**Action item:**
From the data below, repeat exactly the lines from the line with "SECTION 4: First aid measures" to the line with "Rinse out mouth", both included.

━━━━━ Source data ━━━━━

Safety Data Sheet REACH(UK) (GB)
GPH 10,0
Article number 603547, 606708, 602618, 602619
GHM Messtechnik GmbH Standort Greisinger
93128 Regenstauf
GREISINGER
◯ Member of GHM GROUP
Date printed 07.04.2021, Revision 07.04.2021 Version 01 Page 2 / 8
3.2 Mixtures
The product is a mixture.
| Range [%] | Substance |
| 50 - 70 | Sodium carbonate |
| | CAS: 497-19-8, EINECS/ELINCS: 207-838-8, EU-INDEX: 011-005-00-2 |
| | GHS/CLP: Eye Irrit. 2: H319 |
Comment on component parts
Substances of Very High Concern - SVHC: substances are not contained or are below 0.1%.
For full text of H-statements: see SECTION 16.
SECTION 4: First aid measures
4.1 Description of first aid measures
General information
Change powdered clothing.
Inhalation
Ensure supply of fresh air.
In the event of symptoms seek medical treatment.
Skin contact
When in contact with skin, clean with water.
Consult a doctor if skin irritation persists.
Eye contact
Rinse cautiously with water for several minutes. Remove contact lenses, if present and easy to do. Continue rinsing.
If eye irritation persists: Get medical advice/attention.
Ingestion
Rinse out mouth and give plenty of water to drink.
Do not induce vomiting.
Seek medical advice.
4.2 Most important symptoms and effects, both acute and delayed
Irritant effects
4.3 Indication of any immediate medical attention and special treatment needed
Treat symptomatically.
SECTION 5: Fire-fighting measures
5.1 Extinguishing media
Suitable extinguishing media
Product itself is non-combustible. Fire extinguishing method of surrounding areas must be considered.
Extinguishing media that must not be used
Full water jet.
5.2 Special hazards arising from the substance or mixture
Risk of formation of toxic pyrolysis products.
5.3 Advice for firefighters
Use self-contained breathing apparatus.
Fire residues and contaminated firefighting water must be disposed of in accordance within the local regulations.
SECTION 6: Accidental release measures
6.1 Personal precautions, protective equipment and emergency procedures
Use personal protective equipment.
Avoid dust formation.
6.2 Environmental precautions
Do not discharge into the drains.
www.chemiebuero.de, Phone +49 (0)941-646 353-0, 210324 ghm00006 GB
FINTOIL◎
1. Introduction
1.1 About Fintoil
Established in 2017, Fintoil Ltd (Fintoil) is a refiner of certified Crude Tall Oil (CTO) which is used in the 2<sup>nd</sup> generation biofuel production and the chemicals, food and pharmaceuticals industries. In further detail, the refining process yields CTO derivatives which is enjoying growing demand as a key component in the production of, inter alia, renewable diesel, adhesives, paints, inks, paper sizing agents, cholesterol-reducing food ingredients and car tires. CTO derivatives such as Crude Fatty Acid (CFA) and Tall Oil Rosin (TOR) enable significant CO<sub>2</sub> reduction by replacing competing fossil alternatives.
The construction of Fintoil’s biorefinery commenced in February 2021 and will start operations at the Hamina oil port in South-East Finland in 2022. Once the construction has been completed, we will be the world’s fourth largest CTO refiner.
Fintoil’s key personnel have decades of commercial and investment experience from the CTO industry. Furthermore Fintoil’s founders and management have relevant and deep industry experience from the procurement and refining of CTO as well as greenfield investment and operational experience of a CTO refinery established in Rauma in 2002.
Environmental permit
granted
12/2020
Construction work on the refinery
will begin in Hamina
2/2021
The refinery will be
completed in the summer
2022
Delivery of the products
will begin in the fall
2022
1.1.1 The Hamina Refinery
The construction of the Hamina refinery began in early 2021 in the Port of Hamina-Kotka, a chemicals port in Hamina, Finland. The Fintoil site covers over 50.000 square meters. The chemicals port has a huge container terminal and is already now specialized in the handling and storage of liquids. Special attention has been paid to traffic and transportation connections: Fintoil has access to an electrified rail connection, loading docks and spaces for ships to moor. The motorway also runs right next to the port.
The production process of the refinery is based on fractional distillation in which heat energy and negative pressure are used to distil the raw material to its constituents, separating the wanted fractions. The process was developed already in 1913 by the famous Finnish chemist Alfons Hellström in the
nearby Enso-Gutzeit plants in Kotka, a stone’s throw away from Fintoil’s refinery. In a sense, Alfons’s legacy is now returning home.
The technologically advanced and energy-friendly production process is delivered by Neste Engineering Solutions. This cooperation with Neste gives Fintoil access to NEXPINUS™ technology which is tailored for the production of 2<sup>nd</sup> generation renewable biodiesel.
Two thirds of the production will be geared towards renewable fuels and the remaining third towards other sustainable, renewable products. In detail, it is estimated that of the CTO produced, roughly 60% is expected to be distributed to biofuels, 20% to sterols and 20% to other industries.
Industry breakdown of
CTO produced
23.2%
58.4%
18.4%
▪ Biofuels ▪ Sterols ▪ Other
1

━━━━━
━━━━━ Source data ━━━━━

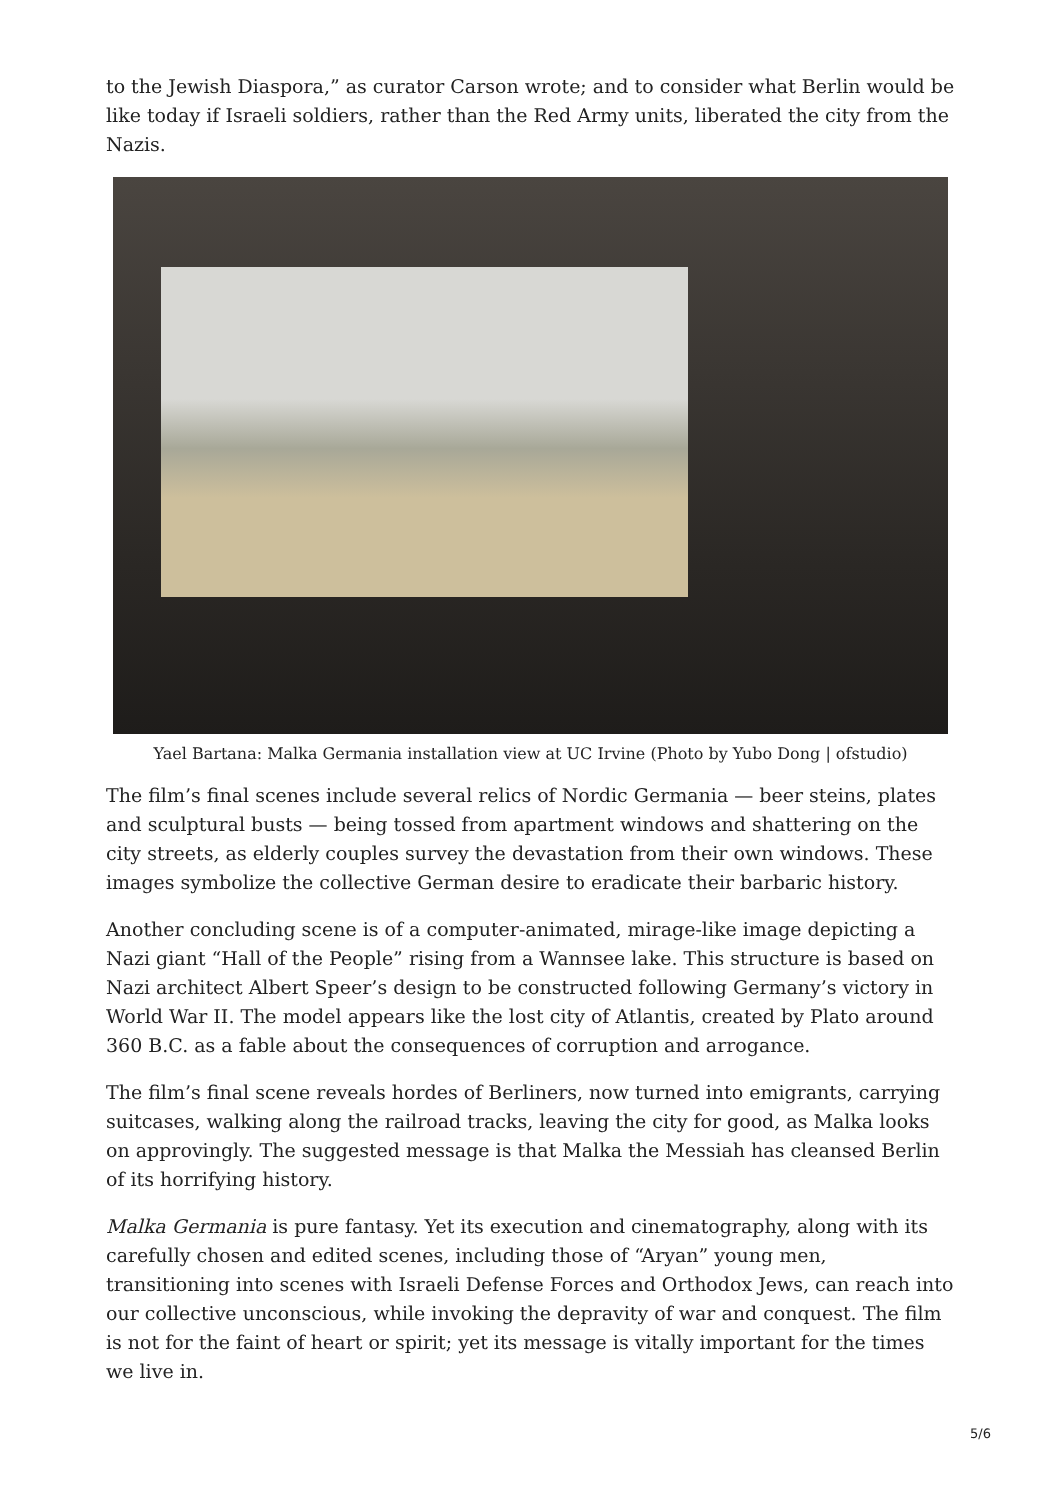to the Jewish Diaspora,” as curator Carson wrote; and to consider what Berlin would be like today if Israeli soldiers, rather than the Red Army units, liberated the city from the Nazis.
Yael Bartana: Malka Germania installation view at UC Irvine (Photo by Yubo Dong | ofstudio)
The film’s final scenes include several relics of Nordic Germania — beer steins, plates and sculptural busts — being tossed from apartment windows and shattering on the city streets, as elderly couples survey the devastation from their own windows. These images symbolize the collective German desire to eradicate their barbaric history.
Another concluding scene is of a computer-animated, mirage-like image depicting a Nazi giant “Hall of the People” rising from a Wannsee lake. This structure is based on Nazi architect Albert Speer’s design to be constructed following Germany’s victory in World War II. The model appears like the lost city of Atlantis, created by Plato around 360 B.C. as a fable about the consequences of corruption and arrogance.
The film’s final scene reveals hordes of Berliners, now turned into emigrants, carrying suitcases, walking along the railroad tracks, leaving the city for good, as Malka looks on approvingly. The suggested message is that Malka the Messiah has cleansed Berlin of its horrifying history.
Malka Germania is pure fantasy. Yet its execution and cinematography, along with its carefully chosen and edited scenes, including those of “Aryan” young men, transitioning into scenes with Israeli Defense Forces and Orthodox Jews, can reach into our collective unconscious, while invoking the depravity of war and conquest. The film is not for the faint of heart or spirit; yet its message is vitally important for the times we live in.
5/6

━━━━━

**Exercise answer:**
SECTION 4: First aid measures
4.1 Description of first aid measures
General information
Change powdered clothing.
Inhalation
Ensure supply of fresh air.
In the event of symptoms seek medical treatment.
Skin contact
When in contact with skin, clean with water.
Consult a doctor if skin irritation persists.
Eye contact
Rinse cautiously with water for several minutes. Remove contact lenses, if present and easy to do. Continue rinsing.
If eye irritation persists: Get medical advice/attention.
Ingestion
Rinse out mouth and give plenty of water to drink.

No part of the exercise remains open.